Data to use |
§

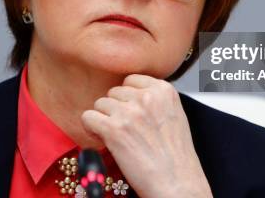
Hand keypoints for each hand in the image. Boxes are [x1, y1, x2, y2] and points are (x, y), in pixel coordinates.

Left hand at [81, 74, 212, 197]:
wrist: (176, 184)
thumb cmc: (176, 157)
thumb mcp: (174, 115)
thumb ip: (155, 100)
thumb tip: (130, 95)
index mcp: (164, 90)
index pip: (130, 80)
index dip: (127, 98)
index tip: (131, 111)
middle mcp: (146, 97)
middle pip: (114, 92)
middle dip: (115, 110)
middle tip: (125, 129)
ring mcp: (129, 112)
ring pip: (100, 104)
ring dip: (104, 120)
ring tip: (117, 137)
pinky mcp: (114, 129)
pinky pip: (88, 117)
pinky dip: (91, 129)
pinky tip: (103, 139)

§

Work task |
Restate exactly, and only, the line containing "middle tip: (125, 129)" together with all lines after it to the end of the material.

Result of this exercise |
middle tip: (125, 129)
ring mcp: (129, 112)
ring pip: (100, 104)
ring dip: (104, 120)
ring tip: (117, 137)
pinky mcp: (114, 129)
pinky pip: (88, 117)
pinky dip: (91, 129)
pinky tip: (103, 139)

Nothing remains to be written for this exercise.